Additionally, open enrollment begins around this time of year for certain employee benefit plans. So if you’re not using an FSA, take stock of your average expenses that would qualify. This can help you determine whether setting up an FSA for 2014 makes sense for you. If you already use an FSA, assess how much extra you have left in the account or how much of a deficit you ran and use it to calculate your allotment for the New Year.

Medicare enrollment
Open enrollment for Medicare started in October and ends December 7, 2013. For many, this is the only chance to change health and prescription drug coverage for 2014. If you want to make any changes, act now.

Too little or too much withholding.
Also of note is that workers with gross earned income of more than $200,000 may have had too little or too much tax withholding in 2013. Employers may have withheld an additional 0.90-percent tax on incomes over $200,000 without regard to the taxpayer’s withholding status, which would put these taxpayers at a higher threshold.

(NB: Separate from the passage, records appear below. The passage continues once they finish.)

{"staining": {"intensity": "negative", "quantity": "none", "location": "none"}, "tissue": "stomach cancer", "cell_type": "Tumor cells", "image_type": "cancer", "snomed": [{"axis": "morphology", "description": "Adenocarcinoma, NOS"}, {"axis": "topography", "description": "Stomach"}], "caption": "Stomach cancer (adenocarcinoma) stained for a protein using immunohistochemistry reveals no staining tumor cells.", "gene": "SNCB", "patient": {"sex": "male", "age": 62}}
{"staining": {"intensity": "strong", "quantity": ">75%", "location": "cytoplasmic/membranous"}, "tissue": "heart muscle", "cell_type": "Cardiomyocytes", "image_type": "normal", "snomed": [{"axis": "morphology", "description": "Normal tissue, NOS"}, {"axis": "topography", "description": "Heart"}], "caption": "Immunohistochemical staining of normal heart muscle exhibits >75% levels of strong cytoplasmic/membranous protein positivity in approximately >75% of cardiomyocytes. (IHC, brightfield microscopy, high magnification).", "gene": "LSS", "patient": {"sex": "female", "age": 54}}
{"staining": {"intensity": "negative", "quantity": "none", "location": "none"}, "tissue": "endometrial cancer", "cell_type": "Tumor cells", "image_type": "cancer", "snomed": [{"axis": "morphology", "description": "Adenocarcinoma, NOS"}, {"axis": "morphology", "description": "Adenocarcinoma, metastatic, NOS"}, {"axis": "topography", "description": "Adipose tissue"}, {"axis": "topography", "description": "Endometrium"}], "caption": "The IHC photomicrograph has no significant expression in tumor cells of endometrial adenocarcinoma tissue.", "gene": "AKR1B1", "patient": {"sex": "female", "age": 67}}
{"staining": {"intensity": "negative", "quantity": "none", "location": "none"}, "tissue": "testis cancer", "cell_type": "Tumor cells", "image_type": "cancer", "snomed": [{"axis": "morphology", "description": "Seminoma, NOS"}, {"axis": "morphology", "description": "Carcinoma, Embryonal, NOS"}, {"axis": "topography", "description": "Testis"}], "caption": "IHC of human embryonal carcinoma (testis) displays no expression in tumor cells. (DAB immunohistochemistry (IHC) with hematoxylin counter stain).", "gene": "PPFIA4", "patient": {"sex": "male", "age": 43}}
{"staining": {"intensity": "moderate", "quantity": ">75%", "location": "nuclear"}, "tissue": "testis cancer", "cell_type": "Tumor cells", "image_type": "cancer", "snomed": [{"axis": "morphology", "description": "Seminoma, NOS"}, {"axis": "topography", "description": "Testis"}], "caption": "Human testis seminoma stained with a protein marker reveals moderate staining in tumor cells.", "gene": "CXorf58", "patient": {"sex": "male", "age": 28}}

Other taxpayers may have had too little withholding because of other income unknown to the employer due to second jobs. Employees should plan to take a credit on their returns or pay additional taxes.

Consider seeking professional guidance
The above list of financial planning dates is not exhaustive. We are happy to go over deadlines that are most relevant to your personal situation, so you can better prepare for the coming year.
Whatever your planning may entail, we wish you a happy, healthy, and prosperous 2014!

This material has been provided for general informational purposes only and does not constitute either tax or legal advice. Although we go to great lengths to make sure our information is accurate and useful, we recommend you consult a tax preparer, professional tax advisor, or lawyer.

IRS CIRCULAR 230 DISCLOSURE:
To ensure compliance with requirements imposed by the IRS, we inform you that any U.S. tax advice contained in this communication (including any attachments) is not intended or written to be used, and cannot be used, for the purpose of (i) avoiding penalties under the Internal Revenue Code, or (ii) promoting, marketing, or recommending to another party any transaction or matter addressed herein.